When the house reached the top of its rails he set the brakes and stepped down into the garden, squinting in the sunshine and the brisk, dusty breeze that blew his hair across his face. His angels wheeled about the house. He called Weasel down to him and held out his arm so that the angel could perch on his wrist. “Follow the girl,” he told him. He did not say it with words but with squawks and clicks and quick movements of his head, the language of angels. “Watch all that she does.”
Weasel took off, and Arlo climbed away from the house, up through the last steep section of garden above the buffers to where the crags began.
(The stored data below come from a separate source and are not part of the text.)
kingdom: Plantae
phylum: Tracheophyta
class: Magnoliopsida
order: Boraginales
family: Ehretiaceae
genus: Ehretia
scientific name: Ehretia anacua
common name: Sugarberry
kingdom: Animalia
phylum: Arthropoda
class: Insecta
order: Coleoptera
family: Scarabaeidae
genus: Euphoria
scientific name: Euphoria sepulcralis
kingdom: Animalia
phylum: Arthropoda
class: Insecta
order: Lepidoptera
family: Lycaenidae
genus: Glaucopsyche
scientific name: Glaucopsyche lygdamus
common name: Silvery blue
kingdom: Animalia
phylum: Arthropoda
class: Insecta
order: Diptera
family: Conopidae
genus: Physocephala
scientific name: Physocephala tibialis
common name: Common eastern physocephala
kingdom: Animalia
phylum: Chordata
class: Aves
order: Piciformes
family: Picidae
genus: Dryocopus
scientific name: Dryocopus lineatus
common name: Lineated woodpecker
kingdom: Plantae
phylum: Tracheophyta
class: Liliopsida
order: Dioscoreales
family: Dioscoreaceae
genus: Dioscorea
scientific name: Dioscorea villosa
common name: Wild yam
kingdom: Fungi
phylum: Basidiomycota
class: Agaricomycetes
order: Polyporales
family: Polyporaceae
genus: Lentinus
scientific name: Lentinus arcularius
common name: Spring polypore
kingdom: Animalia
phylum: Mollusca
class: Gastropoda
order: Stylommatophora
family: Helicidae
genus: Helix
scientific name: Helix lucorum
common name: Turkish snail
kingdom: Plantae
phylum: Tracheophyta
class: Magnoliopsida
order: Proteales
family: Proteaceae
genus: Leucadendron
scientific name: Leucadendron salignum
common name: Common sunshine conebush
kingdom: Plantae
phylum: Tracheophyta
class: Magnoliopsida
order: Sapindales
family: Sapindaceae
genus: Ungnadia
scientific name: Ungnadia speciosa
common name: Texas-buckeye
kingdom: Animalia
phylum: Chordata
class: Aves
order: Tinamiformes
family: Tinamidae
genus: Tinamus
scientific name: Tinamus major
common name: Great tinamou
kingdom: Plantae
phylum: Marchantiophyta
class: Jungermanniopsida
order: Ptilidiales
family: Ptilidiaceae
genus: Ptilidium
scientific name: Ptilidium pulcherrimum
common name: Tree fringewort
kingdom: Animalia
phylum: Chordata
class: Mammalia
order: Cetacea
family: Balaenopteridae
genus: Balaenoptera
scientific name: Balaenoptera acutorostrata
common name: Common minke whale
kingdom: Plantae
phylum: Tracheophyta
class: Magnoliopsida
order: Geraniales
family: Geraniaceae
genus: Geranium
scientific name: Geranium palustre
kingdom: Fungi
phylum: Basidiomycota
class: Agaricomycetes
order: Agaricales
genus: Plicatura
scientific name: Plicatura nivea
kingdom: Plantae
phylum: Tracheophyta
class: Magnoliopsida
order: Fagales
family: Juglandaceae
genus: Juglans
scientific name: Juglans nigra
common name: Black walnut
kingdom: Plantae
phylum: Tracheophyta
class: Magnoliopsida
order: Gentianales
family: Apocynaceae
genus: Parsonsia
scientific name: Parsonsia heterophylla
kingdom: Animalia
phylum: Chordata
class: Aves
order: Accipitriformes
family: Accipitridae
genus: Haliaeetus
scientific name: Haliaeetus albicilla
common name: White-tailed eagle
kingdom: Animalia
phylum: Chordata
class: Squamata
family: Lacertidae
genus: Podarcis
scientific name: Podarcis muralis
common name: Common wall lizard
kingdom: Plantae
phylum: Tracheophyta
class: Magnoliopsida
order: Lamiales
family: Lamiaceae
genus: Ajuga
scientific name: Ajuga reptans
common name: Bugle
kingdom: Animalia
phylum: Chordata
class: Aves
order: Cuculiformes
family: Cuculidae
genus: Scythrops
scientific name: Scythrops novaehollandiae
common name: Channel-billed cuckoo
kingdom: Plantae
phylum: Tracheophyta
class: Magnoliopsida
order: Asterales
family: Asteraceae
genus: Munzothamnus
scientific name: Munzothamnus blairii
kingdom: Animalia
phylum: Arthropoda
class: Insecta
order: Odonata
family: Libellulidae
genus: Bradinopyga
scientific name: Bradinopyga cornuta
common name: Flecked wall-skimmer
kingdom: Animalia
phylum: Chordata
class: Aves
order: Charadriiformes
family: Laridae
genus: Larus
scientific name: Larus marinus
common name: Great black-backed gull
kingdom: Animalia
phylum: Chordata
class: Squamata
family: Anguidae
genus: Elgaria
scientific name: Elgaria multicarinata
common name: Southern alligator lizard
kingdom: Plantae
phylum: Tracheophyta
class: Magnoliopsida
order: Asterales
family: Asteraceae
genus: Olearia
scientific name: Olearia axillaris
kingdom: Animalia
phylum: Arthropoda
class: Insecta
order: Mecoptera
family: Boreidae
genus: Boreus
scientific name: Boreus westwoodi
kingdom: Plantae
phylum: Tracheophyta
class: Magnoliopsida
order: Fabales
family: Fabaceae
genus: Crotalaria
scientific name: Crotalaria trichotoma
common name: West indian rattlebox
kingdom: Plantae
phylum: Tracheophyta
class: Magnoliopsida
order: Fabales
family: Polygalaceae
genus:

Small birds flew away chattering through the overgrown clumps of lavender and lemongrass. The sun was hot on his back and the crushed leaves scented the air. He stopped and shaded his eyes and watched Weasel, a white speck dwindling against the hugeness of the city. He hoped the old angel would not get distracted and forget the mission he had been entrusted with.
The wave which had sluiced young Arlo’s family away spent most of its fury on the Ragged Isles. By the time it came to Mayda it was a lesser thing, and half exhausted. It still did damage, all the same, to the harbour and the shipping there. It would be the best part of a year before the city’s salvagemen had ships and time to go and see if anything remained of Thursday’s Shipyard.
When they brought Arlo back with them people said that he had left his mind behind him on the island. It was no surprise, after his loss and all those months he’d been out there alone. That must be why he wouldn’t speak and why, when the doctors put him in a comfortable room, he would not sleep in the bed like natural, Goddess-fearing folk but used bedding, chairs and firewood to build himself a nest. He had gone lonely-mad, they said, and could remember nothing of what had happened.